In the album's most beautiful song, "Beeswing," a free-spirited daughter of the hippie era clings to an unsparing ideal of freedom and independence but pays a ruinous cost for it.

If Thompson keeps telling tales of the romantically obsessed or the criminally crazed, it's because those are the characters whose stories he finds most vivid. He says the attraction began when he was a youth raiding the bookshelves of his dad, a Scotland Yard detective.

"He was a real crime buff, and he had shelves and shelves of books. Being home and being bored, I'd read whatever was on the bookshelf. I read a lot of criminology, a lot of Robert Burns and Walter Scott. There's a reason songs glorify criminals: They're a challenge to the repressive elements in society. They often are folk heroes, representing the working class standing up for themselves and overthrowing the establishment and making fun of it. Also, people on the edge (make good subjects) because they're a little insane and under extreme circumstances. It's a situation where people are more likely to reveal what's underneath."

In addition to his first-rank skills as a lyrical portrait painter and mood setter, Thompson is a passionate, idiosyncratic singer and an accomplished, even more idiosyncratic guitarist. His music is grounded in the troika of key influences he heard as a youngster: American roots rockers, traditional British folk music and jazz sources such as Duke Ellington and Django Reinhardt. Middle Eastern sources also began to enter the picture in the 1970s, when Thompson converted to Islam.

His first band, Fairport Convention, based its first efforts on early American rock 'n' roll before moving on to its signature melding of rock with British folk (Thompson's current touring band includes former Fairport drummer Dave Mattacks, as well as bassist Danny Thompson--no relation--and multi-instrumentalist Pete Zorn).

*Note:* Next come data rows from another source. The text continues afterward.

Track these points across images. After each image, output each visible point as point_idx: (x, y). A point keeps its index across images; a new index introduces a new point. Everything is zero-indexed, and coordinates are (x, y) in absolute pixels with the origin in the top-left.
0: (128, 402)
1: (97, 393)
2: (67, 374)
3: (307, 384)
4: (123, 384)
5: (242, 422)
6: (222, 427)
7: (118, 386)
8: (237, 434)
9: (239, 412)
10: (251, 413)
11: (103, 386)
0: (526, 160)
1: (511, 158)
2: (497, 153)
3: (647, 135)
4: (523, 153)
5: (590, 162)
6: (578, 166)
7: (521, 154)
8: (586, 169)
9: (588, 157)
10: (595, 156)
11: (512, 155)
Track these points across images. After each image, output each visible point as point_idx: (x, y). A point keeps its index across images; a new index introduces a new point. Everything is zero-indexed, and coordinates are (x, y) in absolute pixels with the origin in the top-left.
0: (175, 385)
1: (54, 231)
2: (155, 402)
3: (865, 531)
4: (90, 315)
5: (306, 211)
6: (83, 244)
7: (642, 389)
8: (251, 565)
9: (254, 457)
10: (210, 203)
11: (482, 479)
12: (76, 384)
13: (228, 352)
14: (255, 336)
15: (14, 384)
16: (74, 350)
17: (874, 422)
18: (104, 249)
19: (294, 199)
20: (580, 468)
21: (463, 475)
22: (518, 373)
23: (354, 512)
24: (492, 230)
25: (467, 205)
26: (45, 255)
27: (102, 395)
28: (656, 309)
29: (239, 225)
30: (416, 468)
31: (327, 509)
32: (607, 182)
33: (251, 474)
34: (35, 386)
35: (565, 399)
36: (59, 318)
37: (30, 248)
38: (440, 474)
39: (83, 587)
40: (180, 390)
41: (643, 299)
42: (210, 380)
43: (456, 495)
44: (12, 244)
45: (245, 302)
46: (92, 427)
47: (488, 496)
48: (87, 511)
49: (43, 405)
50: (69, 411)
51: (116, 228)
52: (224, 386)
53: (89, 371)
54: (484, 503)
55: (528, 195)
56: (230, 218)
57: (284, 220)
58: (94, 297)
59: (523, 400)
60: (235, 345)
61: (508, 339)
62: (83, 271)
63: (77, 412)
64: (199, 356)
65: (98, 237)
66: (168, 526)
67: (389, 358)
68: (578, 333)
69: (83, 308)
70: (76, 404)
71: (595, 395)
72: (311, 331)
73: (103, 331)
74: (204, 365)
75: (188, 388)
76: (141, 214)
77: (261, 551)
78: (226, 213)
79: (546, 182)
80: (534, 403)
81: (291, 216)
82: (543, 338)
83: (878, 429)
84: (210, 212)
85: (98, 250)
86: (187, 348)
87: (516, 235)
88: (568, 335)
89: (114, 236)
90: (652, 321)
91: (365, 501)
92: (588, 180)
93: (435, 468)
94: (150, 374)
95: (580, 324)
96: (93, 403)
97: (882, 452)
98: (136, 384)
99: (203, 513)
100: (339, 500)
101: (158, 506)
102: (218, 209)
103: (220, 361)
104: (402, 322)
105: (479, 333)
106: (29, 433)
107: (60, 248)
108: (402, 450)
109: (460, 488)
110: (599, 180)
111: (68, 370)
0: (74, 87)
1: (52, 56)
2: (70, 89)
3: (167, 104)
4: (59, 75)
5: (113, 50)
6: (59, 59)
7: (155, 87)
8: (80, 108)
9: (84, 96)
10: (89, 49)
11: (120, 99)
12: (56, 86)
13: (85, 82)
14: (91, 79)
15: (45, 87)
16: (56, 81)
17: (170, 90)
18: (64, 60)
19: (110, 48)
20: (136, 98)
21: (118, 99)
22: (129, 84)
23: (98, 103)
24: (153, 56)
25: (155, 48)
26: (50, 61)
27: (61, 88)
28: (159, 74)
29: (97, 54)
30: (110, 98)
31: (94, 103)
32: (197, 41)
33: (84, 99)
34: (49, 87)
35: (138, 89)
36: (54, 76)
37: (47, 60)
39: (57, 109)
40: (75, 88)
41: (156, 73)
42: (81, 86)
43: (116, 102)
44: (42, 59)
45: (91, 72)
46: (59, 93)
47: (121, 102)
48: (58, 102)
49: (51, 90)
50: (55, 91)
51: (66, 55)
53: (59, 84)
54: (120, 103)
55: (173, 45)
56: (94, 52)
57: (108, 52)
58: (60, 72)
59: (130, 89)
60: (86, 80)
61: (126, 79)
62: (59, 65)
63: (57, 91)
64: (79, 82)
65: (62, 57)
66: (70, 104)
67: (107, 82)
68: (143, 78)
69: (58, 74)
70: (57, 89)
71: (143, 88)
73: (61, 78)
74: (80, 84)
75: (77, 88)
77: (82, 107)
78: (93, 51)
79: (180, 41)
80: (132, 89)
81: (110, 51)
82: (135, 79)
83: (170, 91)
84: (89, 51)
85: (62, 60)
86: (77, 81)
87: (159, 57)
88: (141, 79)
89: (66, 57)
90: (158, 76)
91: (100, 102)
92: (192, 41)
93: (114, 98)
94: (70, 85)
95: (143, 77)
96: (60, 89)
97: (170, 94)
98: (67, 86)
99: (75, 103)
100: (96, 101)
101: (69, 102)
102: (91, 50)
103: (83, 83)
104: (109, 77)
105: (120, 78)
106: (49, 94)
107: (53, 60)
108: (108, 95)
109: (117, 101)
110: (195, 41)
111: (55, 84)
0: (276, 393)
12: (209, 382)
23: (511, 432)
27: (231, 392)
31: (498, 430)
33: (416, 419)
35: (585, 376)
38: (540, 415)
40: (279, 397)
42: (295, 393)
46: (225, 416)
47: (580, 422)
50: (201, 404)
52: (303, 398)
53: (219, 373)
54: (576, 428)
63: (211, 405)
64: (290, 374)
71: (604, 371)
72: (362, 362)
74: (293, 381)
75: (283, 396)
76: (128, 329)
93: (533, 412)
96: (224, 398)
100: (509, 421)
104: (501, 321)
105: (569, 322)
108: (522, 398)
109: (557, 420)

"British music was something we'd listened to for a few years. We hung out in folk clubs where we'd hear a lot of bad music and sometimes some really inspired music. We used to play a wide range in early Fairport. At a certain point we realized we were never going to be classic imitators of American music. . . . If we were going to excel at anything, we decided we should concentrate on British music and give it some sort of contemporary value.

" 'Liege and Lief' (1969) was the album where it went full-out. We were going to revert to a broader style palette (after that folk-rooted album), but we decided it was more heartfelt. As far as I was concerned, there was something that stirred when you sang the songs in that style."